Main opposition lashes out at Yoon’s speech on Japan relations

SEOUL, March 2 (Yonhap) — The main opposition Democratic Party (DP) on Thursday lashed out at President Yoon Suk Yeol’s speech on relations with Tokyo, calling it a “democracy of humiliation” with Japan.

Marking the anniversary of a 1919 uprising against Japan’s colonial rule on Wednesday, Yoon delivered the speech that Japan has transformed from a “militaristic aggressor of the past” into a “partner that shares the same universal values” with South Korea.

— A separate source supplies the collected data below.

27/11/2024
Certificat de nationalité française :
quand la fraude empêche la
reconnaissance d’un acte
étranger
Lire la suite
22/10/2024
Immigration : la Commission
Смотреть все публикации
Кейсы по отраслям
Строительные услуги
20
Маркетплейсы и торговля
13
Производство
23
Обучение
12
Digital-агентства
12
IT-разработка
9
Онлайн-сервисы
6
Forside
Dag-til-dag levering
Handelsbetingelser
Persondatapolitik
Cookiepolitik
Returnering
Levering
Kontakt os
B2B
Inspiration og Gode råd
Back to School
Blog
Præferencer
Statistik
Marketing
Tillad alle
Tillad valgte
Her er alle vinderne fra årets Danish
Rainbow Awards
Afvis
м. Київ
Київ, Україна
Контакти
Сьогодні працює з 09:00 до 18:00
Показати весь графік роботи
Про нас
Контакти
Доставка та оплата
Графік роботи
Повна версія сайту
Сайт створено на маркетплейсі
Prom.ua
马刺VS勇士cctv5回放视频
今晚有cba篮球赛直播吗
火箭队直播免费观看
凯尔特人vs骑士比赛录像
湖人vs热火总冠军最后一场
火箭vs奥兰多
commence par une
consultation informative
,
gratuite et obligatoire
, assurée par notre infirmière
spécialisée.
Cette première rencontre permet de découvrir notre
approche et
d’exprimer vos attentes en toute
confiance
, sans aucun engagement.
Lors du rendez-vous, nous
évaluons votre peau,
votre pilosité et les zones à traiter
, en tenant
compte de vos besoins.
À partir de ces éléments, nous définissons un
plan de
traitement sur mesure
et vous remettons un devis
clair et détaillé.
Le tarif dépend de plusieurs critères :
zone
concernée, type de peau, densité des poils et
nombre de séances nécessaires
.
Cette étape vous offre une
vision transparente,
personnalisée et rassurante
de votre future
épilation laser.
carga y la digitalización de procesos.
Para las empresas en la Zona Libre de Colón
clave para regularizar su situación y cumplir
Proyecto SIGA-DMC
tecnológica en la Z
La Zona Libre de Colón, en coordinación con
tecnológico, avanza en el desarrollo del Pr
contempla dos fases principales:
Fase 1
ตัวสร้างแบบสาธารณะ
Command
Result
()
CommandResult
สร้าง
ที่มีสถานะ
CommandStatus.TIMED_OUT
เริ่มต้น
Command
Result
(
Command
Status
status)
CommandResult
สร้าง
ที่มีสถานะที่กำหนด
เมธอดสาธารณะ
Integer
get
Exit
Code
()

“The president’s speech denied the spirit of the national foundation and the noble spirit of resistance stipulated in the Constitution of the Republic of Korea on the day all of its people had resisted against Japan’s colonial rule,” DP floor leader Park Hong-keun said in a party meeting.

“We only reconfirmed the Yoon Suk Yeol government’s subservient democracy with Japan … There cannot be a normal improvement of ties with servile democracy that takes a submissive attitude one-sidedly without correcting the wrongdoings of the Japanese government,” Park added.

Park called on Yoon to apologize to the people for making such a speech, claiming it shows the president believes in Tokyo’s justification that its colonization led to Seoul’s development.

“It was like a Japanese prime minister giving a March 1 Independence Movement day speech,” Park Jie-won, an adviser to the DP and a former chief of the National Intelligence Service, said in a radio interview.

The minor opposition Justice Party leader Lee Jeong-mi also said a country’s ruler’s wrong concept of history can wreck the diplomatic strategy, noting Seoul-Tokyo relations should be based on “Japan’s thorough introspection and self-reflection.”

The relationship between the two countries has frayed due to historic issues, including wartime forced labor and sexual slavery, stemming from Japan’s colonization of the Korean Peninsula from 1910-1945.